町立小学校6校が来春に1校へ統廃合される熊本県
小国町で、6日から相次ぎ各校で「最後の運動会」が
開かれている。子どもたちの歓声が上がったが、少子
化と財政難に直面する過疎地の厳しさを嘆く声も聞か
れた。
6日に運動会をした西里小は1875(明治8)年
の創立。5・6年生と3年生の計2学級で児童は7人。
紅白に分かれる徒競走などはすぐに終わったが、伝統
の和太鼓と徒手体操をアレンジした演技は20分間近
く続き、集まった住民や卒業生ら約300人から大き
な拍手を受けた。7人を囲んだ記念撮影もあった。
卒業する1人を除く6人は、来春に統合して発足す
る小国小(現在は宮原小)へスクールバスで通う。5
年生の長谷泰我君は「新しい友達が増えるのはうれし
いけど、西里小で学んだことは決して忘れない」と話
していた。
町の人口は約8500人。児童数は現在28学級4
16人。四半世紀で半分以下になった。

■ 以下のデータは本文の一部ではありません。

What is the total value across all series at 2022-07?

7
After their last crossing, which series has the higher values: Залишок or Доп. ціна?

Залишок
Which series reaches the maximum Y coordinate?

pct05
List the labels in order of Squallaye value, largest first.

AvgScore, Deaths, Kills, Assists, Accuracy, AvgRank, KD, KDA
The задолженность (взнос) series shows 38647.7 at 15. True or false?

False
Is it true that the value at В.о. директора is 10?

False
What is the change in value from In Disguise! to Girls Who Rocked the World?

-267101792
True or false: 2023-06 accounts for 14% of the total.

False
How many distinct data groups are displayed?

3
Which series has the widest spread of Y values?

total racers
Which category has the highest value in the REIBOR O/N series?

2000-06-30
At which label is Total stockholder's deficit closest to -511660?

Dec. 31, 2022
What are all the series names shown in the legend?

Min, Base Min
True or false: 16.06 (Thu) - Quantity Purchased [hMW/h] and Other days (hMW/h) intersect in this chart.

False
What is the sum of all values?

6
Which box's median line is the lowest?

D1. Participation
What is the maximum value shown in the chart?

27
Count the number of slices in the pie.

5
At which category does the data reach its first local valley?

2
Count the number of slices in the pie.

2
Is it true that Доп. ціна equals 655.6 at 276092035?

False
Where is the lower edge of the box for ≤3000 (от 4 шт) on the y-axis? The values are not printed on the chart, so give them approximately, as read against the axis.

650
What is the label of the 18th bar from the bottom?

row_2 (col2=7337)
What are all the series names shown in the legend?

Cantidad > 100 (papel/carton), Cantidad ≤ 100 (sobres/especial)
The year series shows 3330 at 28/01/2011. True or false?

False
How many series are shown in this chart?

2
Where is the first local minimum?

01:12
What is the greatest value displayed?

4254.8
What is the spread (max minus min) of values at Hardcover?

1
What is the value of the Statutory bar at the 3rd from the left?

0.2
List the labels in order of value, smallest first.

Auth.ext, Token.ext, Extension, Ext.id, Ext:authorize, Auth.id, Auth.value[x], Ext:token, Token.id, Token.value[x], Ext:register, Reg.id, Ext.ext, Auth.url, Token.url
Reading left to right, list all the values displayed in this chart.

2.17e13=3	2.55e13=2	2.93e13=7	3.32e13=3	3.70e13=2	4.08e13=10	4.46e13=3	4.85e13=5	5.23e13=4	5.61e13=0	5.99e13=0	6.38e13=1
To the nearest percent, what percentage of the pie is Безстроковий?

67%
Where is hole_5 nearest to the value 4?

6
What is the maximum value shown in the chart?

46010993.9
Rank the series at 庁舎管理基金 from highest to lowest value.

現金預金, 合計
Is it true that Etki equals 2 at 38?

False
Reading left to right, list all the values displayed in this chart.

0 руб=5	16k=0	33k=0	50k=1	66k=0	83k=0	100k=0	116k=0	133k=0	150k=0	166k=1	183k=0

複数校を残す
ことも検討したが、複式学級が解消しないことや通学
路の問題などで、昨年春に町議会が1校への統合を認
めた。
町教委によると、小国小は14学級になる見込み。
統合前と比べ担任教員や養護教員は減る。学校管理費
が年間2800万円浮くが、スクールバスの運営費に
消える。ただ、老朽化した複数の校舎の建て替え費か
らは解放される。
町は5年前に一般会計予算が60億円台を割り込ん
だ。町税と交付税の落ち込みが目立ち、支出を絞り込
んでいる。
西里小を地域で支える育友会の会長は「学校は地域
の核であり寂しい限りだが、今の3年生が卒業すると、
児童はいなくなる。将来を考えると仕方がない」と語
った。
統廃合は、今まで歩んできた結果であり仕方ないが、
キラキラした打算のない純朴な世界の灯が消えるのは
本当に寂しい限りだ。しかし、その先にあるものの方
が、もっと大きな喜びを与えてくれると信じたい。